The patient, a 4 ½ year-old NM longhaired dachshund presented with a recent history of pain, difficulty when opening his mouth (trismus) and weight loss. Three weeks prior to presentation, the patient had received a dental cleaning at a general veterinary hospital. Pre-surgical bloodwork at that time had been normal. No painful dental problems had been identified and no dental radiographs were taken at that time. The trismus was first noted two weeks after the cleaning procedure. A few days prior to presentation here, the patient had been placed on Carprofen and Robaxin (for back pain), with no clinical improvement.
On presentation, physical examination was unremarkable, except for obvious reluctance to open the mouth. Retropulsion of both globes was equal and normal. The owner consented to an anesthetized exam, dental radiographs and possible TMJ radiographs. Periodontal pockets 6 mm deep were present between the first and second maxillary molars on both sides of the mouth, and a small reddened area was seen distal to the left upper second molar (210). Dental radiographs of both sides (see fig. 2 and 4) showed extensive bone loss around the mesial roots of both maxillary second molars, which extended to and surrounded the apices. Since two of the three roots of each tooth were still anchored in solid bone, these endodontically infected teeth showed no evidence of mobility. No crepitus of the TMJ joints was evident, although a slightly decreased range of motion was noted. Increased resistance to retropulsion of the left globe was noted under anesthesia.

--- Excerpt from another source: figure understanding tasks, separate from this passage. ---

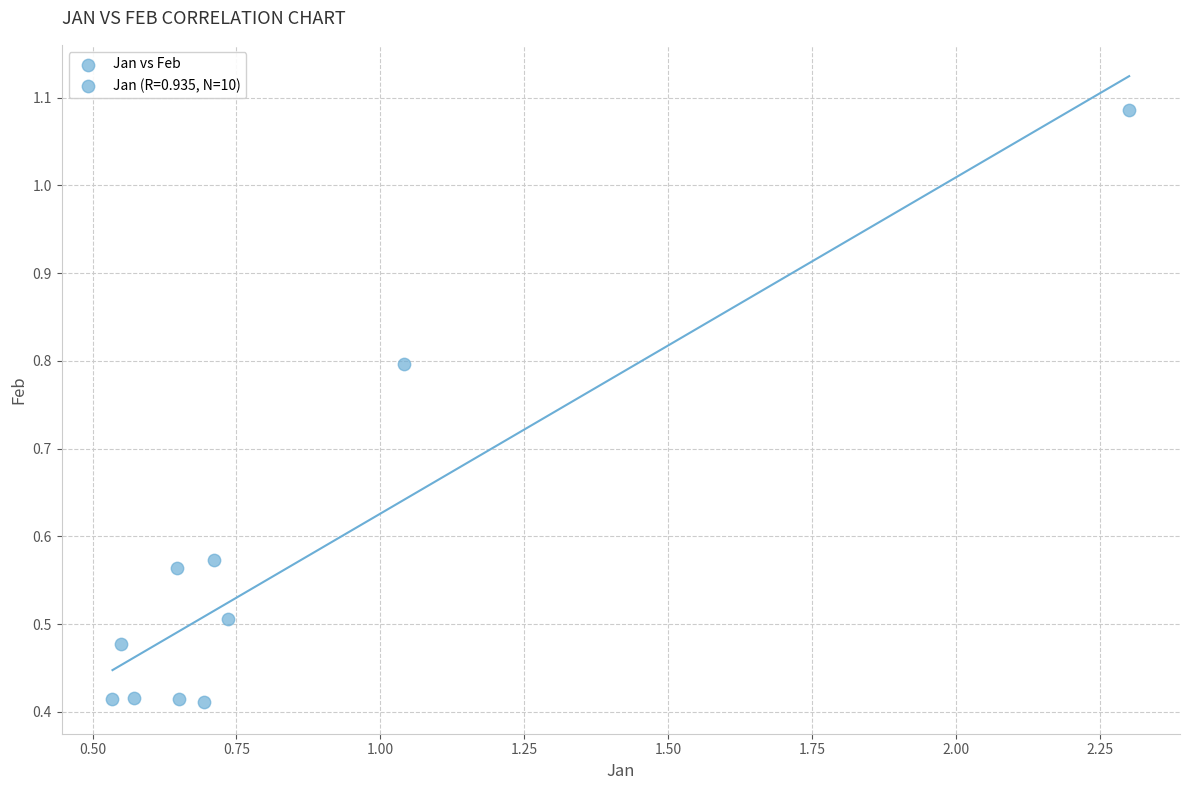

What is the range of Y values (max minus min)?

0.7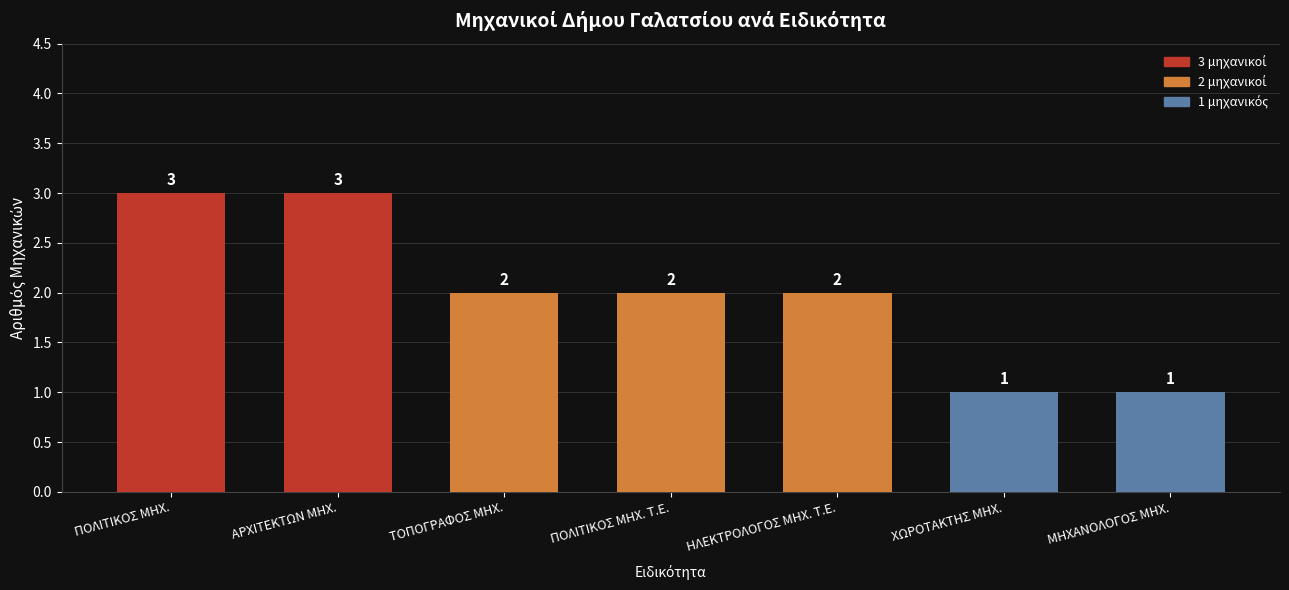

What is the difference between the second highest and second lowest values?

2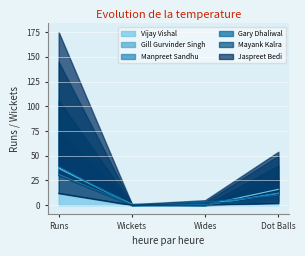

How many data points does each series have?

4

Based on the anesthetized exam, clinical signs and dental radiographs, a presumptive diagnosis of a left sided retrobulbar abscess was made. Both maxillary second molars were extracted. The site on the right side was sutured closed and the site on the left side was left open. Please note that the presence of a retrobulbar abscess is one of the rare times that the author does not close extraction sites. The patient was sent home on Carprofen and Clavamox.

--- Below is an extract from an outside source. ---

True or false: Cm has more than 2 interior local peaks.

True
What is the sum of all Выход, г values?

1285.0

The patient showed partial improvement for several weeks but continued to be painful when opening his mouth. Additional antibiotic therapy and the addition of Tramadol to the Carprofen previously prescribed made very little difference. Physical exam one month after surgery was unremarkable, except that the muscles of mastication seemed slightly atrophied and slightly painful when firm digital pressure was applied. Skull/TMJ films at this time were normal and one week later the patient was re-anesthetized for another oral exam. Differentials at this time included incomplete extraction of one of the teeth, neoplasia, resistant infection and Masticatory Muscle Myositis. A small draining tract was still present at the left second molar extraction site from five weeks prior. Dental radiographs of both previous extraction sites confirmed complete extraction with no retained roots. Cytology of a small amount of purulent material present in the draining tract showed short rods, and a culture was submitted to the lab. A blood sample was also drawn for Masticatory Muscle Myositis titers. The patient was sent home on Baytril and immunosuppressive doses of Prednisone for possible MMM.

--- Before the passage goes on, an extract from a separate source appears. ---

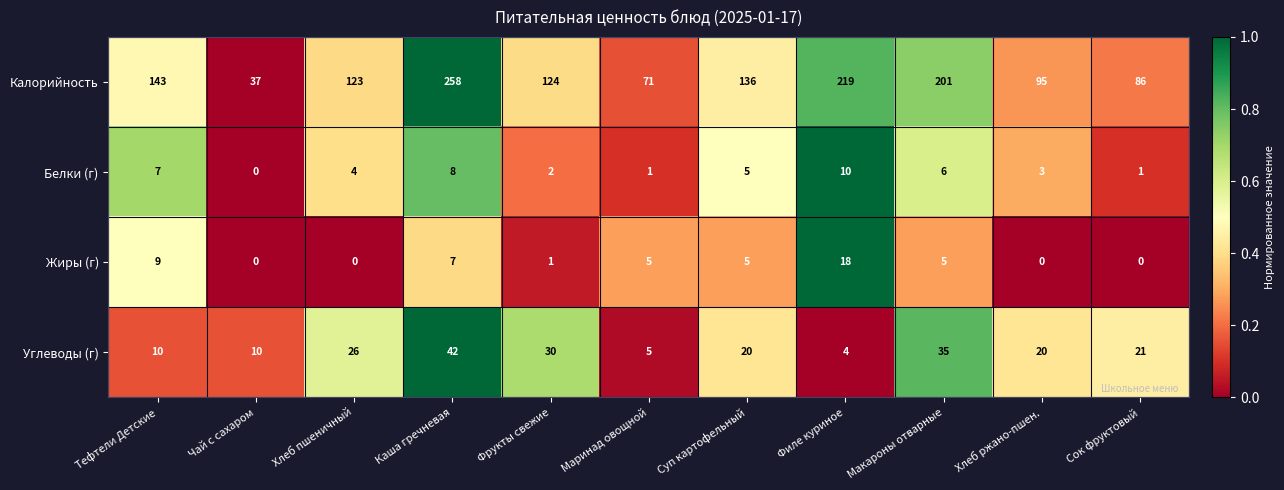

The Белки (г) series shows 2 at Фрукты свежие. True or false?

True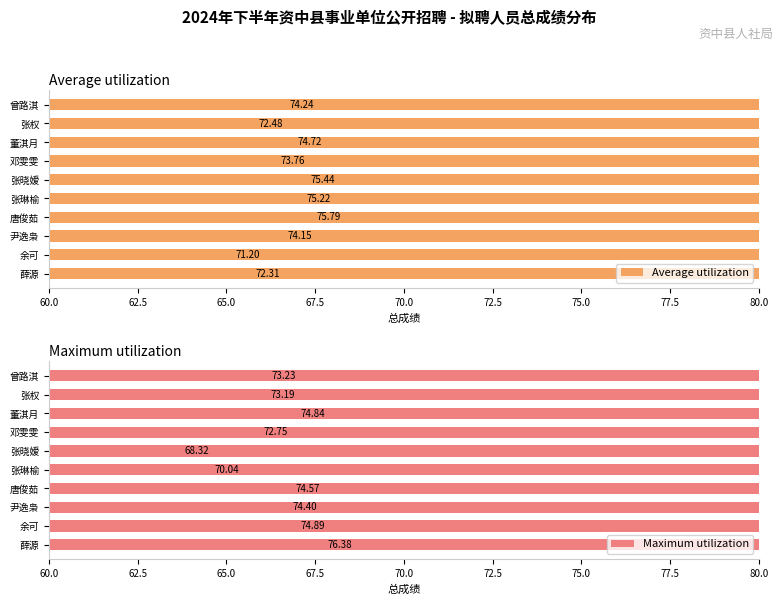

At how many categories does at least one series exceed 69?

10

The owner reported immediate dramatic improvement in the patient, who could open his mouth almost normally within 48 hours. Culture results showed a Pasteurella spp, sensitive to Baytril and both of the previous antibiotics that had been used. Since the organism was susceptible to every antibiotic that had been used, it was unlikely that this was the primary cause of the clinical signs. The blood titer was positive for MMM. The Baytril was discontinued after 7 days, and the prednisone was tapered very gradually after 10 days. The patient remains symptom-free, but has shrunken and firm Temporalis and Masseter muscles with decreased range of motion. This is likely due to partial replacement of these muscles with scar tissue.
This case illustrates several points:
1. This patient presented for what first appeared to be primary dental disease causing a retrobulbar infection. The dental pathology appeared to explain all of this patient’s clinical signs.
2. Periodontal pockets between the first and second maxillary molars are very common in dogs, and due to their location are easily overlooked. The periodontal disease in this area commonly extends to the apices of the roots, resulting in endodontic infection. When this occurs, the teeth are referred to as “Perio/Endo teeth”.
3. Multi-rooted teeth can be abscessed for years before becoming clinically mobile.
Based on the positive MMM titer and the almost immediate response to prednisone, this patient’s primary problem was likely MMM and he probably had subclinical MMM prior to it’s initial dental treatment by the referring veterinarian. MMM is seen most frequently in large breed dogs and Cavalier King Charles Spaniels and should always be a differential in any patient exhibiting trismus. Appropriate treatment in this patient was delayed for several weeks due to the presence of concurrent dental disease that could have caused the same signs. In retrospect, further diagnostics should have been pursued when substantial improvement did not occur within a week after the initial extractions. The mainstay treatment of MMM is immunosuppressive does of corticosteroids.